● **Text to read**
## BEGIN

The comics have consistently portrayed this optimism as Supergirl’s defining trait. From her Silver Age adventures through John Byrne’s modern reinvention to Jeph Loeb’s acclaimed run, Kara’s sunny disposition is her superpower beyond any of the others she’s demonstrated over the years. Even in darker stories like “Superman/Batman: Apocalypse,” her hope shines through the grimness.
The films understood this too. Helen Slater’s 1984 “Supergirl” may have had script problems, but it captured Kara’s essential optimism. The character’s brief appearances in the Arrowverse maintained that hopeful core. Even Melissa Benoist’s TV version, despite facing weekly apocalypses, never lost her fundamental belief in humanity’s goodness.
But Nogueira’s “Supergirl” is based on Tom King’s “Supergirl: Woman of Tomorrow,” which strips away everything that makes the character special. King’s version is essentially “True Grit” in space—a gritty, cynical take that turns Kara into a hardened warrior haunted by trauma. It’s not Supergirl. It’s what happens when writers mistake darkness for depth.
The warning signs are already visible in James Gunn’s “Superman”, where we glimpse a disheveled, apparently drunk Supergirl. If that’s the version Nogueira is bringing to the big screen, we’re looking at a flawed premise that’s going to fail from the start.

## END

● **Listed entries**
## BEGIN

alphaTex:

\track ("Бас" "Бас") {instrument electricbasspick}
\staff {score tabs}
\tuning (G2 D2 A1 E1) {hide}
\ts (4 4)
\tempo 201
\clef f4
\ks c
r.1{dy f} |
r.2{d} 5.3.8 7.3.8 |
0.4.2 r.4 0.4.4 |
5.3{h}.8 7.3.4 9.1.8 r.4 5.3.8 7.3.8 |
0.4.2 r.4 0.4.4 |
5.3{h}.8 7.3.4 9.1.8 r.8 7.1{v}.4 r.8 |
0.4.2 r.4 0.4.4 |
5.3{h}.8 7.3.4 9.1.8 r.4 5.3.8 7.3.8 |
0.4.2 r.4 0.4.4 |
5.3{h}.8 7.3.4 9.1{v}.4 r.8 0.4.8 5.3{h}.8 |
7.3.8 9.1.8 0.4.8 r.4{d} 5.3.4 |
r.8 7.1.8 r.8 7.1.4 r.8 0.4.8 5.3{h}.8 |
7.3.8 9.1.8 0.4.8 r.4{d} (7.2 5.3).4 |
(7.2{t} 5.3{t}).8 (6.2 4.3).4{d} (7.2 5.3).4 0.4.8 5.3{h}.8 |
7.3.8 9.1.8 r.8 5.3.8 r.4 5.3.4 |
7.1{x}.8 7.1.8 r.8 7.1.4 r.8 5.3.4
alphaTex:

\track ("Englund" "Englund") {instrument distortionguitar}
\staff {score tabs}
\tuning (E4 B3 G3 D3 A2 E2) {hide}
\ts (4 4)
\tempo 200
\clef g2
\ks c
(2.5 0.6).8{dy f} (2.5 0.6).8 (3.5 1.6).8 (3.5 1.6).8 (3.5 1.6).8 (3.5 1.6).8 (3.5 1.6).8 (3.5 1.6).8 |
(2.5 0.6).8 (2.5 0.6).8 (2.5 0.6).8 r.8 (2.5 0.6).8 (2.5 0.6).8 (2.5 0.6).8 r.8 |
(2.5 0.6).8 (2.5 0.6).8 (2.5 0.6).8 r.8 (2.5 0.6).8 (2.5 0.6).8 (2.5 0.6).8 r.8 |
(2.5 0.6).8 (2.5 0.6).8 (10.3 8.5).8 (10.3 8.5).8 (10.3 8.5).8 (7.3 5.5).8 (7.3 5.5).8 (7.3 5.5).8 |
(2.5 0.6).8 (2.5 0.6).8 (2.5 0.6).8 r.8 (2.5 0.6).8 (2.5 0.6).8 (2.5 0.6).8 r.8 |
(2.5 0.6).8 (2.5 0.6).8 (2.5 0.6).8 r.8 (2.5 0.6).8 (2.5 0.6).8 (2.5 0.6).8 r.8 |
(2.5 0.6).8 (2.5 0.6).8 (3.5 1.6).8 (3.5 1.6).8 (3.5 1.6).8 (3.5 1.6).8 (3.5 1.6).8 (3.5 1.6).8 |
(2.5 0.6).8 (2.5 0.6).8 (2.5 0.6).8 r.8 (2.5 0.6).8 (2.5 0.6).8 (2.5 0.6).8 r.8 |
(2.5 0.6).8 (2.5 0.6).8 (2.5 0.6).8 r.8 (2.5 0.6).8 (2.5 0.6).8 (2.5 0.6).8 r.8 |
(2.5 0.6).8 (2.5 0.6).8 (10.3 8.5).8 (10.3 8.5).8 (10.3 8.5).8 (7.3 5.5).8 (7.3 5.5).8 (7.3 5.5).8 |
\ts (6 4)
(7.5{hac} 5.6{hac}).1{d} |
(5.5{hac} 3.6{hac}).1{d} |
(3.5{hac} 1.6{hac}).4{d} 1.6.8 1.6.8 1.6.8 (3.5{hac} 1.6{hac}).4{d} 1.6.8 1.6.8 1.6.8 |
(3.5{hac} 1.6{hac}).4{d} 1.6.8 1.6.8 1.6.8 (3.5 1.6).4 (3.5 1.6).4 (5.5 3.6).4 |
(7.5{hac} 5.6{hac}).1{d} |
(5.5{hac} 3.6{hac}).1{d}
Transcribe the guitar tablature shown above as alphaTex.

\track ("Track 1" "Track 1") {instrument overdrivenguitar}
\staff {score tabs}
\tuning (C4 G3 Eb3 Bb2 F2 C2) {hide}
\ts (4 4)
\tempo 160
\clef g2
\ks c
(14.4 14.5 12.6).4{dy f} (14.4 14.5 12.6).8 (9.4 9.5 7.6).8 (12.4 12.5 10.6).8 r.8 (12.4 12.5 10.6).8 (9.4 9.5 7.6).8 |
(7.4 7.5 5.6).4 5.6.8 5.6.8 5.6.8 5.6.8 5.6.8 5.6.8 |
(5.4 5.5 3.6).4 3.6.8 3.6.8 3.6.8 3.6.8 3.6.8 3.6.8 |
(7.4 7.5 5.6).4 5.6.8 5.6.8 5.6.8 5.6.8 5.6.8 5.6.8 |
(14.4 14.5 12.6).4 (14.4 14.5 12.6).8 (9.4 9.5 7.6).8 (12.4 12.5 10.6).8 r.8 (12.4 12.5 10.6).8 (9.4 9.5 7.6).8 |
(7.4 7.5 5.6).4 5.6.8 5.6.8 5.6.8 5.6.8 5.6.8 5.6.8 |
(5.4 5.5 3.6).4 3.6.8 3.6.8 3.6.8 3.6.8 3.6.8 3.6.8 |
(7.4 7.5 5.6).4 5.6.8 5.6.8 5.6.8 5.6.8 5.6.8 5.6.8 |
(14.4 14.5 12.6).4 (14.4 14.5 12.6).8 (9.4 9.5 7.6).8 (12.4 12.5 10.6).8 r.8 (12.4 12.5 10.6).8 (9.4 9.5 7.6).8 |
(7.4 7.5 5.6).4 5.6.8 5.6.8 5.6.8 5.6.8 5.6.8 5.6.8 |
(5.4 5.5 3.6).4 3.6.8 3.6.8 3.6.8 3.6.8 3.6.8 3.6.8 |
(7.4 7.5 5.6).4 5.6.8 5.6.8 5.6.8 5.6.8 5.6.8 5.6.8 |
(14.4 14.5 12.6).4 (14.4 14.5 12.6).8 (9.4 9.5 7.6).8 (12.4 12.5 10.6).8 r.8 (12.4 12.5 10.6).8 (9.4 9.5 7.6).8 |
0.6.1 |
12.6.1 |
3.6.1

## END

● **Stated problem**
Condense the paragraph of the Supergirl commentary beginning "The films understood this too" into a short bulleted list that keeps its main facts. The items bear no relation to the Supergirl commentary.

● **Full solution**
- The films also grasped Kara's optimism.
- Helen Slater's 1984 "Supergirl" had script problems but captured her essential optimism.
- The character's brief Arrowverse appearances kept that hopeful core.
- Melissa Benoist's TV version faced weekly apocalypses yet never lost her belief in humanity's goodness.